## Source data
┄┄┄┄┄┄┄┄┄┄

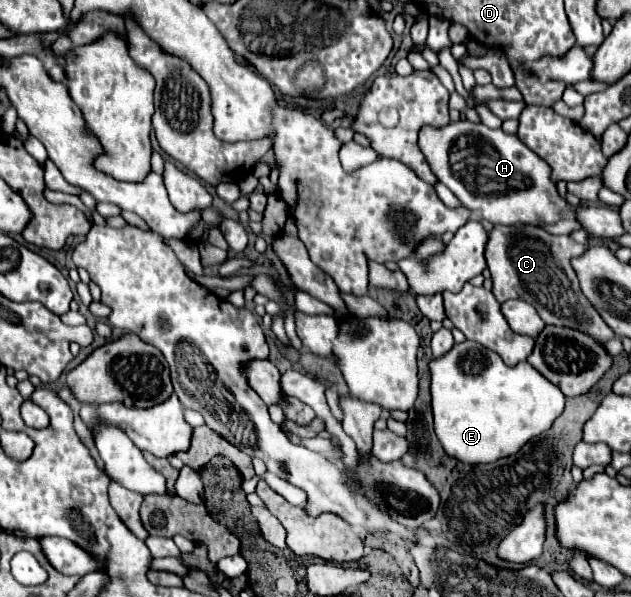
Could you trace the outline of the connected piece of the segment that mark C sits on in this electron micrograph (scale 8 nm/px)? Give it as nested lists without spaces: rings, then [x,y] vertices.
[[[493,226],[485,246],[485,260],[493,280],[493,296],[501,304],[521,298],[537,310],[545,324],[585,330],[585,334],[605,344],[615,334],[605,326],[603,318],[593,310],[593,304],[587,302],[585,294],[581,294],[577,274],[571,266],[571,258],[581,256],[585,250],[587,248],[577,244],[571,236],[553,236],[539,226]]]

┄┄┄┄┄┄┄┄┄┄

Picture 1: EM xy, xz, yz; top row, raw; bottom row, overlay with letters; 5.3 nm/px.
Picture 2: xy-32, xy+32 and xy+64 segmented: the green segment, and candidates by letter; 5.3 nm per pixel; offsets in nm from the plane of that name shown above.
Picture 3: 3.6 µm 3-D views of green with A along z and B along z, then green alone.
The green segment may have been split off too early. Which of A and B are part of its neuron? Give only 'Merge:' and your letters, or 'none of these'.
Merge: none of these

┄┄┄┄┄┄┄┄┄┄

The response consists of the lines above that contain "Picture".

## Problem solution
Picture 1: EM xy, xz, yz; top row, raw; bottom row, overlay with letters; 5.3 nm/px.
Picture 2: xy-32, xy+32 and xy+64 segmented: the green segment, and candidates by letter; 5.3 nm per pixel; offsets in nm from the plane of that name shown above.
Picture 3: 3.6 µm 3-D views of green with A along z and B along z, then green alone.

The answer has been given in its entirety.